Could Volcker Affect the Rebalance?

By James Armstrong

Russell Investments will rebalance its indexes this month, and the industry is wondering if this year will see sufficient liquidity for the rebalance, or if the impending Volcker rule will mean less flow coming from proprietary trading desks.

In the last two years, the Russell rebalance has been relatively orderly, as buys and sells were able to pair off without much market dislocation-at least when compared with rebalances during the financial crisis.

Phil Mackintosh

But this year's June 22 rebalance could be affected by the Volcker rule's requirement that banks divest themselves of their prop desks, said Phil Mackintosh, global head of trading strategy for Credit Suisse. He wonders whether imbalances will continue to shrink as in recent years.

"If all other things were equal, I would say this year would probably continue that trend, and the trade would get closer to being matched, but I think Volcker is the elephant in the room," Mackintosh said.

Although the Volcker rule, which bars banks from engaging in proprietary trading, has been postponed, many banks are already shedding their prop desks, which could impact liquidity.

Each year, the rebalance requires huge amounts of liquidity toward the end of June, when Russell posts final membership lists for its indexes. For the reconstitution of the indexes to run smoothly, some traders-usually from prop desks, hedge funds and mutual funds-take speculative positions they will later offload to index funds.
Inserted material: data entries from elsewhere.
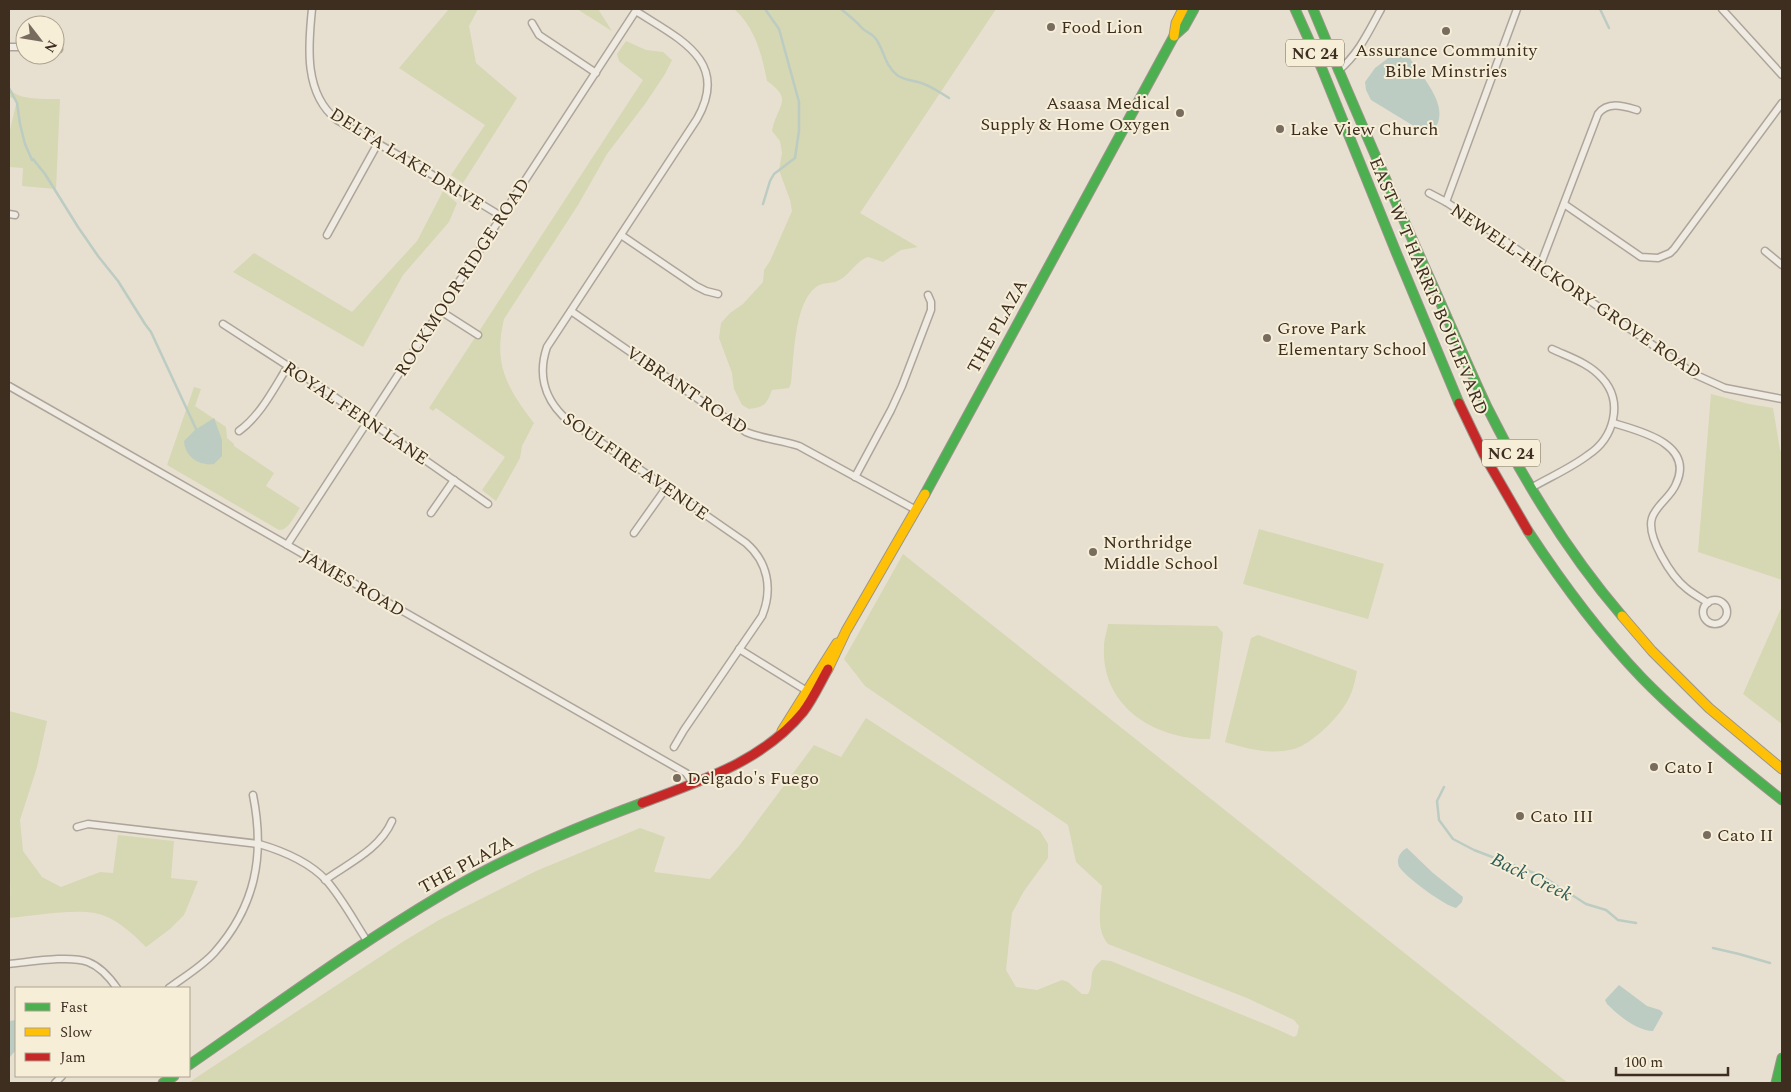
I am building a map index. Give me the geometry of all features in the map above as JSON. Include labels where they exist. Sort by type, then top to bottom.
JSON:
[{"type":"main road","name":"THE PLAZA","points":[[1174,36],[1176,23],[1183,9]]},
{"type":"main road","name":"THE PLAZA","points":[[190,1064],[367,941],[418,908],[506,860],[593,821],[720,773],[745,761],[791,726],[808,703],[832,662],[846,631],[916,510],[1174,36],[1184,27],[1194,9]]},
{"type":"main road","name":"EAST W T HARRIS BOULEVARD","points":[[1295,9],[1334,98],[1444,369],[1484,455],[1518,514],[1551,565],[1643,678],[1726,755],[1782,800]]},
{"type":"main road","name":"EAST W T HARRIS BOULEVARD","points":[[1313,9],[1373,153],[1487,406],[1547,515],[1602,593],[1652,651],[1709,708],[1782,770]]},
{"type":"main road","name":"THE PLAZA","points":[[780,733],[786,721],[797,708],[825,658],[846,631]]},
{"type":"main road","points":[[1776,1083],[1782,1058]]},
{"type":"street","name":"DELTA LAKE DRIVE","points":[[312,9],[310,24],[311,72],[318,97],[329,113],[337,120],[500,216]]},
{"type":"street","points":[[1338,71],[1351,60],[1381,9]]},
{"type":"street","points":[[1446,202],[1517,9]]},
{"type":"street","points":[[1722,9],[1782,75]]},
{"type":"street","name":"ROCKMOOR RIDGE ROAD","points":[[287,545],[636,10]]},
{"type":"street","name":"SOULFIRE AVENUE","points":[[636,10],[695,52],[705,68],[708,87],[706,99],[701,112],[547,348],[543,367],[543,381],[550,400],[568,420],[746,544],[756,553],[762,564],[768,583],[766,603],[762,616],[674,747]]},
{"type":"street","points":[[532,23],[539,35],[596,72]]},
{"type":"street","points":[[1564,204],[1634,254],[1650,259],[1664,256],[1674,249],[1686,234],[1782,103]]},
{"type":"street","points":[[1540,266],[1595,119],[1602,110],[1618,106],[1637,110]]},
{"type":"street","points":[[327,235],[378,143]]},
{"type":"street","name":"NEWELL-HICKORY GROVE ROAD","points":[[1429,194],[1446,202],[1694,374],[1730,389],[1782,399]]},
{"type":"street","points":[[621,235],[696,286],[718,294]]},
{"type":"street","points":[[1765,251],[1782,265]]},
{"type":"street","points":[[855,477],[902,386],[930,310],[931,302],[928,295]]},
{"type":"street","points":[[439,310],[478,335]]},
{"type":"street","name":"VIBRANT ROAD","points":[[571,311],[746,432],[799,446],[916,510]]},
{"type":"street","name":"ROYAL FERN LANE","points":[[222,324],[368,420],[488,504]]},
{"type":"street","points":[[1531,488],[1589,455],[1602,442],[1613,423],[1614,401],[1602,378],[1580,362],[1552,349]]},
{"type":"street","points":[[239,431],[249,424],[288,366]]},
{"type":"street","name":"JAMES ROAD","points":[[9,386],[686,773],[693,783]]},
{"type":"street","points":[[1613,423],[1662,441],[1676,455],[1680,467],[1678,479],[1672,492],[1655,512],[1651,526],[1653,536],[1662,556],[1684,587],[1708,603]]},
{"type":"street","points":[[431,513],[454,480]]},
{"type":"street","points":[[634,533],[666,488]]},
{"type":"street","points":[[739,650],[807,691]]},
{"type":"street","points":[[170,987],[197,969],[213,954],[228,936],[250,894],[257,868],[259,844],[258,821],[253,795]]},
{"type":"street","points":[[325,880],[373,847],[382,838],[392,821]]},
{"type":"street","points":[[77,827],[88,824],[259,844],[279,849],[296,857],[325,880],[367,941]]},
{"type":"street","points":[[9,964],[73,959],[88,962],[109,976],[116,987]]},
{"type":"green space","points":[[449,9],[478,9],[469,26],[476,63],[517,98],[463,183],[451,175],[485,125],[399,68]]},
{"type":"green space","points":[[579,9],[598,9],[612,31],[580,11]]},
{"type":"green space","points":[[734,9],[996,9],[860,213],[918,247],[901,250],[883,262],[868,257],[860,261],[838,281],[816,287],[803,305],[799,318],[789,388],[772,390],[764,404],[749,409],[742,405],[734,389],[732,373],[719,338],[721,323],[730,313],[743,304],[763,282],[764,270],[770,261],[792,211],[779,170],[782,153],[780,141],[772,131],[782,99],[780,93],[767,81],[763,61],[752,33]]},
{"type":"green space","points":[[626,41],[646,50],[663,52],[672,60],[645,104],[607,154],[578,205],[504,319],[500,349],[505,375],[516,398],[534,423],[522,446],[520,458],[496,501],[482,490],[505,457],[436,408],[433,411],[429,408],[643,80],[619,61],[617,54]]},
{"type":"green space","points":[[9,82],[10,88],[14,93],[24,97],[60,99],[56,189],[22,186],[23,168],[9,167],[9,134],[17,100],[9,97]]},
{"type":"green space","points":[[443,191],[457,203],[449,222],[403,275],[363,347],[233,272],[254,253],[352,312],[417,241]]},
{"type":"green space","points":[[194,387],[201,389],[195,406],[226,427],[227,438],[234,446],[274,473],[266,486],[300,508],[286,528],[279,530],[167,465]]},
{"type":"green space","points":[[1711,394],[1773,408],[1780,450],[1782,452],[1782,580],[1698,552]]},
{"type":"green space","points":[[1259,529],[1384,564],[1368,619],[1243,584]]},
{"type":"green space","points":[[903,554],[1568,1083],[188,1083],[439,920],[536,871],[640,828],[665,837],[654,872],[710,879],[739,846],[814,745],[841,757],[866,718],[1040,831],[1048,844],[1048,858],[1024,891],[1012,913],[1006,970],[1016,987],[1037,990],[1062,980],[1068,982],[1082,994],[1088,994],[1094,969],[1102,960],[1111,961],[1294,1037],[1297,1035],[1299,1026],[1294,1020],[1247,998],[1108,944],[1101,931],[1100,924],[1102,886],[1076,862],[1068,825],[865,686],[844,659]]},
{"type":"green space","points":[[1782,606],[1782,724],[1743,694]]},
{"type":"green space","points":[[1108,624],[1217,626],[1223,633],[1210,739],[1190,738],[1152,726],[1136,716],[1122,703],[1112,687],[1105,668],[1104,644]]},
{"type":"green space","points":[[1258,635],[1357,671],[1354,686],[1344,707],[1317,736],[1294,749],[1268,751],[1251,749],[1225,742],[1251,638]]},
{"type":"green space","points":[[9,711],[47,721],[37,767],[20,820],[23,851],[42,877],[61,887],[100,872],[113,873],[118,835],[174,841],[171,878],[198,881],[184,915],[170,929],[146,947],[116,922],[95,913],[63,912],[9,918]]},
{"type":"shaded area","points":[[1399,50],[1407,54],[1427,82],[1438,103],[1440,114],[1438,124],[1431,133],[1422,131],[1371,100],[1366,90],[1365,82],[1375,68]]},
{"type":"shaded area","points":[[214,418],[222,440],[222,456],[214,464],[203,464],[190,456],[184,441],[195,430]]},
{"type":"shaded area","points":[[1407,848],[1433,873],[1463,897],[1462,902],[1456,908],[1426,891],[1400,868],[1399,856]]},
{"type":"shaded area","points":[[1619,985],[1647,1006],[1660,1010],[1663,1013],[1653,1031],[1634,1025],[1607,1004],[1605,1000]]},
{"type":"shaded area","points":[[15,1020],[15,1051],[9,1058],[9,1021]]},
{"type":"waterway","points":[[763,204],[774,174],[795,158],[799,131],[799,102],[779,29],[765,9]]},
{"type":"waterway","points":[[841,9],[874,37],[879,43],[887,63],[897,75],[926,85],[949,98]]},
{"type":"waterway","points":[[1600,9],[1609,28]]},
{"type":"waterway","points":[[9,88],[17,103],[25,144],[32,160],[45,174],[78,227],[118,281],[151,332],[197,431]]},
{"type":"waterway","name":"Back Creek","points":[[1444,787],[1437,801],[1439,820],[1453,839],[1474,850],[1542,876],[1566,894],[1572,895],[1586,904],[1606,910],[1618,920],[1636,923]]},
{"type":"waterway","name":"Back Creek","points":[[1713,948],[1770,963]]},
{"type":"traffic: fast","points":[[925,494],[1174,36],[1184,27],[1194,9]]},
{"type":"traffic: fast","points":[[1295,9],[1322,69],[1459,403]]},
{"type":"traffic: fast","points":[[1313,9],[1374,153],[1487,407],[1516,462],[1548,516],[1583,567],[1622,616]]},
{"type":"traffic: fast","points":[[1528,531],[1582,607],[1642,678],[1710,741],[1782,800]]},
{"type":"traffic: fast","points":[[190,1064],[346,956],[410,914],[467,880],[540,844],[642,803]]},
{"type":"traffic: fast","points":[[1776,1083],[1782,1058]]},
{"type":"traffic: fast","points":[[163,1083],[172,1077]]},
{"type":"traffic: slow","points":[[1174,36],[1176,23],[1183,9]]},
{"type":"traffic: slow","points":[[828,669],[846,631],[925,494]]},
{"type":"traffic: slow","points":[[1622,616],[1652,651],[1709,708],[1782,769]]},
{"type":"traffic: slow","points":[[782,731],[837,643]]},
{"type":"traffic: jam","points":[[1459,403],[1484,455],[1528,531]]},
{"type":"traffic: jam","points":[[642,803],[708,778],[749,757],[769,744],[803,712],[828,669]]},
{"type":"place","name":"Food Lion","points":[[1051,27]]},
{"type":"place","name":"Assurance Community Bible Minstries","points":[[1446,31]]},
{"type":"place","name":"Asaasa Medical Supply & Home Oxygen","points":[[1180,113]]},
{"type":"place","name":"Lake View Church","points":[[1280,129]]},
{"type":"place","name":"Grove Park Elementary School","points":[[1267,338]]},
{"type":"place","name":"Northridge Middle School","points":[[1093,552]]},
{"type":"place","name":"Cato I","points":[[1654,767]]},
{"type":"place","name":"Delgado's Fuego","points":[[677,778]]},
{"type":"place","name":"Cato III","points":[[1520,816]]},
{"type":"place","name":"Cato II","points":[[1707,835]]}]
The speculators buy up an inventory of new names to sell to index funds and short the dropped names to buy them back on the day of the rebalance. Since Russell starts releasing information at the end of May, the speculators have plenty of time before the rebalance at the end of June, when most index fund managers wait until the last few minutes of rebalance day to make their trades.

In 2006 and 2007, speculators went overboard causing a "wrong way" rebalance in which they overbought the stocks added to the indexes and had too many shorts on the stocks being left off. The credit crisis changed all that, and in 2008 and particularly 2009, the speculative community largely avoided the Russell rebalance, leading to a "right way" rebalance; index funds struggled to get enough liquidity in the names they needed to change.

Though some rule changes still kept speculators away in 2010, last year saw a more typical rebalance, in which there was a fair amount of liquidity available for index funds. The question now is whether speculators will be able to match the rebalance with the inventories they have built up in the months ahead of the reconstitution.

While many banks seem to have already purged their prop trading businesses, it is still unclear where all those prop traders have gone.

"We don't know if they've started up hedge funds," said Mackintosh. "We don't know if the hedge funds have the same capacity and risk appetite as the prop desks used to have, same access to borrow as they used to have."

Charles Behette, a director at ITG and the firm's resident index expert, said this year's reconstitution will likely be orderly like last year. He said traditional asset management firms could pick up some of the slack left by prop desks.

"There are a lot of mutual fund managers being compared to ETFs, and they're looking to enhance their returns this year to differentiate themselves," Behette said.

Russell releases preliminary lists of the stocks in its 2012 indexes on June 8.